TASK TO CARRY OUT:
When the line containing "Kali the Little" appears in the data below, begin copying there and stop only after the line containing "COUNTRY FOCUS - BANGLADESH".

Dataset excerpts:
=== Section Start ===
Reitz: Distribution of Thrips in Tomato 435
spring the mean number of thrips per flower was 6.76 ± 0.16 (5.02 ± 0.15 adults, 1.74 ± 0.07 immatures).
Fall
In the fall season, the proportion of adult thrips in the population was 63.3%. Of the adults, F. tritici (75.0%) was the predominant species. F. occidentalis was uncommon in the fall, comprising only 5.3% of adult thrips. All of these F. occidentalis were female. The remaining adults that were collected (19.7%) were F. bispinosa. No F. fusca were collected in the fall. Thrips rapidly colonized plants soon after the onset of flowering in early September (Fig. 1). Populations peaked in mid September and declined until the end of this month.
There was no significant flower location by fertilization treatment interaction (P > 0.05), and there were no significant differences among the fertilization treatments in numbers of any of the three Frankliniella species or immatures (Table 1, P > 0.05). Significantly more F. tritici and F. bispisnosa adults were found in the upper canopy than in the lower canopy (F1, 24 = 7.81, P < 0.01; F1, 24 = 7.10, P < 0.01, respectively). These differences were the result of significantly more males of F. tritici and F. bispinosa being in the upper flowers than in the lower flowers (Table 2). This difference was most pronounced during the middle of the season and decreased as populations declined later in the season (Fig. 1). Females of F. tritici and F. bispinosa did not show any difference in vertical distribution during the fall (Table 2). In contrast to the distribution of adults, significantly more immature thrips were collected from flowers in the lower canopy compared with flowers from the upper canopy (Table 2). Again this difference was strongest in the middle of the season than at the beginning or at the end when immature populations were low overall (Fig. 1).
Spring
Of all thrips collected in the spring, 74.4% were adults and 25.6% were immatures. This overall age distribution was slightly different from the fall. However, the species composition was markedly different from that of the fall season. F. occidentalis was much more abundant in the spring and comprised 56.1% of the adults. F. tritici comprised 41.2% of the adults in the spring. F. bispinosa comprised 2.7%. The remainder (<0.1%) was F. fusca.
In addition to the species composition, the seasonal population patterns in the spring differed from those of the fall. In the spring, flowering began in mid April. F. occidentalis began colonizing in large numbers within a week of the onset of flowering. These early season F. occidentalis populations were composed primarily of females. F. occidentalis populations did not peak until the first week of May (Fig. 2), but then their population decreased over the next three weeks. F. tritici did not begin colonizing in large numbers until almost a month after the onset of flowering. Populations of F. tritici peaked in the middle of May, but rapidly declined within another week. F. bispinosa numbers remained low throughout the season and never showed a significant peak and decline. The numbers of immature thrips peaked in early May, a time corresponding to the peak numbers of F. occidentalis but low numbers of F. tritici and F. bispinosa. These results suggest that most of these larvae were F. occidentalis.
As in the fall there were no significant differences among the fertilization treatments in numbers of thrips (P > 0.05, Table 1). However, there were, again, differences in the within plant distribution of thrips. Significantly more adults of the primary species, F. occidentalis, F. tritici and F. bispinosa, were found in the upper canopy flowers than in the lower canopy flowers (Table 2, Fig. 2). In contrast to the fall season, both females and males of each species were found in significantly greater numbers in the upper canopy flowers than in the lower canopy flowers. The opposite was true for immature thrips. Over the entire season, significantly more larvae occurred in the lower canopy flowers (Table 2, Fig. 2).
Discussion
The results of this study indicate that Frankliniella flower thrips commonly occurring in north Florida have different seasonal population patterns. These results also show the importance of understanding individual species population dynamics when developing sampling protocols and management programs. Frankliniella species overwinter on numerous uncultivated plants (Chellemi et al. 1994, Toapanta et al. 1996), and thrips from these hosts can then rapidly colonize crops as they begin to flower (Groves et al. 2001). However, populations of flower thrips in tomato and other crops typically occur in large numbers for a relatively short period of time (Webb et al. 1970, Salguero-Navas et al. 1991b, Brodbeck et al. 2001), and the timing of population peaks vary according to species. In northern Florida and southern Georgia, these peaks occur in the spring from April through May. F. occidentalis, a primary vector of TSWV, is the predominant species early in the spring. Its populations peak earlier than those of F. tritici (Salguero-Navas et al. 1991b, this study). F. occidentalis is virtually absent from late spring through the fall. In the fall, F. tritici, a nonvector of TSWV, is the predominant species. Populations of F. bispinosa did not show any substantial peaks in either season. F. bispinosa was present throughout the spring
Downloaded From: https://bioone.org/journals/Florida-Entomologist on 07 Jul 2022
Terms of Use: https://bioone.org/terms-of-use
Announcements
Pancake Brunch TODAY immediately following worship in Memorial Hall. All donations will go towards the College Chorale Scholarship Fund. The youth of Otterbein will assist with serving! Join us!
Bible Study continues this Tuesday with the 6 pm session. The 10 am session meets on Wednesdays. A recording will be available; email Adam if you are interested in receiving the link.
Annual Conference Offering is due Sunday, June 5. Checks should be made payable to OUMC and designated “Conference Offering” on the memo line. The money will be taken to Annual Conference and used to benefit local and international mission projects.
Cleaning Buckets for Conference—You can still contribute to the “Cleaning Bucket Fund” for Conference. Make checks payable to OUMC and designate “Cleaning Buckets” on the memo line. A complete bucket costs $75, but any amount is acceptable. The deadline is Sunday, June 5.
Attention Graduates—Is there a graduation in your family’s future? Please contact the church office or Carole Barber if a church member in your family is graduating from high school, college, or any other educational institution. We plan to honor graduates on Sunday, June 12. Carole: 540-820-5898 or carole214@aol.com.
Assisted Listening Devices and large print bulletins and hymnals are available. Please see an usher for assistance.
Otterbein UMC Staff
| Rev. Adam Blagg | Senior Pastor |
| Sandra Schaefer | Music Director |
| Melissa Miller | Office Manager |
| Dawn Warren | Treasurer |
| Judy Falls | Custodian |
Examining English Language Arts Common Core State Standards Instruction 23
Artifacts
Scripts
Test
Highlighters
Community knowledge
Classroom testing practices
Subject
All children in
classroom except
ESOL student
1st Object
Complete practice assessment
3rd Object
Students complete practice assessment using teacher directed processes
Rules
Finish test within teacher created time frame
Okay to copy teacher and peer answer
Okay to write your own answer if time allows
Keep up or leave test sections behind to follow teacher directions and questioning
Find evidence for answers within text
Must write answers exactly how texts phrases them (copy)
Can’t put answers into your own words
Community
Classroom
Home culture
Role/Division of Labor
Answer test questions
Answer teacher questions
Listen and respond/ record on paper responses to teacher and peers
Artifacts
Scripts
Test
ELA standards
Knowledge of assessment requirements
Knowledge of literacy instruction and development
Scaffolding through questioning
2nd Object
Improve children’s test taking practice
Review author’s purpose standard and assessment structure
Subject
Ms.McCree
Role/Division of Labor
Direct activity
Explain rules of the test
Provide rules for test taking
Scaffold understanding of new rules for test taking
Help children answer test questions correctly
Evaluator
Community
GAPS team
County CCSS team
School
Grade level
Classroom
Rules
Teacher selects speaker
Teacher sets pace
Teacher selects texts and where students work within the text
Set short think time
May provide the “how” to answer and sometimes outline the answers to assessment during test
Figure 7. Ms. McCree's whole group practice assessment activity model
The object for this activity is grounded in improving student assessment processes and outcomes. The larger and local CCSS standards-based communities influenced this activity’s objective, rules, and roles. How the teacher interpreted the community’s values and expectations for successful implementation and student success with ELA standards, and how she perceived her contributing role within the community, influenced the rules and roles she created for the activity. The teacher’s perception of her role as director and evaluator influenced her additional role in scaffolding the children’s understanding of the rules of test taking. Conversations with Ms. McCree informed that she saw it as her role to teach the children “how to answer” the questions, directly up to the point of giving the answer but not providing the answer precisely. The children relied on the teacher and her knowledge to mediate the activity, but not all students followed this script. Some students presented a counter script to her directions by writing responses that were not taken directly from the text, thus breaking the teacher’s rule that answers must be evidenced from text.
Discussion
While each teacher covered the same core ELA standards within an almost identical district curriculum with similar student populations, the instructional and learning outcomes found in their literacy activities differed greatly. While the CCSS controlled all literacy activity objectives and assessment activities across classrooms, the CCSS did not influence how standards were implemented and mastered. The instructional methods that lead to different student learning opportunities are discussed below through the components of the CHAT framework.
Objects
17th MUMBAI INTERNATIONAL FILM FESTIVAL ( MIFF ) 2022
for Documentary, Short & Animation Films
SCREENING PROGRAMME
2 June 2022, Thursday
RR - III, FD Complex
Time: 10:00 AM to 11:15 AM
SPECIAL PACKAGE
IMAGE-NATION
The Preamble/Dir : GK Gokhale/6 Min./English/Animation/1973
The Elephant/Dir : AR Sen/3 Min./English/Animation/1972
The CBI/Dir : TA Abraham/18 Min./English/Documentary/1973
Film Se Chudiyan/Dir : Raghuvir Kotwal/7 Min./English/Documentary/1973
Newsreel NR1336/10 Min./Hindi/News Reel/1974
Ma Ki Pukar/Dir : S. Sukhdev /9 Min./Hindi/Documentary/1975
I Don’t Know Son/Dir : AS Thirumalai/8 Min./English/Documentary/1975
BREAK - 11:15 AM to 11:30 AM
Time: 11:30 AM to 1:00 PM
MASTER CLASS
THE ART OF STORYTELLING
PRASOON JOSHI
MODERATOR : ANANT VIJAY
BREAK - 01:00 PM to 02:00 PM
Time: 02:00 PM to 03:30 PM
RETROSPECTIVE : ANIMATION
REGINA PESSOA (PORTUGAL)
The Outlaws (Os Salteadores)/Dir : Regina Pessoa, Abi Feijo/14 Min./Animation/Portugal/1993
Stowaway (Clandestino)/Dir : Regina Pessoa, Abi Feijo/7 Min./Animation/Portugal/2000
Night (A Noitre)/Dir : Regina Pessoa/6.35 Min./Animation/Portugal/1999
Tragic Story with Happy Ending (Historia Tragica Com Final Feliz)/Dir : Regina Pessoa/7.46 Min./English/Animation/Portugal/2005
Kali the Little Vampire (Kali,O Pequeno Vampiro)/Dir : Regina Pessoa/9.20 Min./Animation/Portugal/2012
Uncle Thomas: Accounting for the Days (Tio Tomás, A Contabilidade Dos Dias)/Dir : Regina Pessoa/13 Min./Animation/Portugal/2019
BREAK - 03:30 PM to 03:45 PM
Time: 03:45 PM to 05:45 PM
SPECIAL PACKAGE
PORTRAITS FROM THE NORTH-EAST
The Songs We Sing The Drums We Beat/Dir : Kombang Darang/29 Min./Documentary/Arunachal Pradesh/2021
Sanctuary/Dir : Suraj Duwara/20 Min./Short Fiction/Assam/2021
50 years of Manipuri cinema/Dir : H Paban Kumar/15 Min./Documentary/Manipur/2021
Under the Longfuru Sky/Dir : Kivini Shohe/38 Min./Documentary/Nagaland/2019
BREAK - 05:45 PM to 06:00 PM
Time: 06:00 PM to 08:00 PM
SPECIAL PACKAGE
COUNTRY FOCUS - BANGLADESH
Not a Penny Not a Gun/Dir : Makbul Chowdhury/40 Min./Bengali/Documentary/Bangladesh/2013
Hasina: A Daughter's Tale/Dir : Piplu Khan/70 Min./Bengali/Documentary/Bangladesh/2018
=== Section End ===
RESPONSE:
Kali the Little Vampire (Kali,O Pequeno Vampiro)/Dir : Regina Pessoa/9.20 Min./Animation/Portugal/2012
Uncle Thomas: Accounting for the Days (Tio Tomás, A Contabilidade Dos Dias)/Dir : Regina Pessoa/13 Min./Animation/Portugal/2019
BREAK - 03:30 PM to 03:45 PM
Time: 03:45 PM to 05:45 PM
SPECIAL PACKAGE
PORTRAITS FROM THE NORTH-EAST
The Songs We Sing The Drums We Beat/Dir : Kombang Darang/29 Min./Documentary/Arunachal Pradesh/2021
Sanctuary/Dir : Suraj Duwara/20 Min./Short Fiction/Assam/2021
50 years of Manipuri cinema/Dir : H Paban Kumar/15 Min./Documentary/Manipur/2021
Under the Longfuru Sky/Dir : Kivini Shohe/38 Min./Documentary/Nagaland/2019
BREAK - 05:45 PM to 06:00 PM
Time: 06:00 PM to 08:00 PM
SPECIAL PACKAGE
COUNTRY FOCUS - BANGLADESH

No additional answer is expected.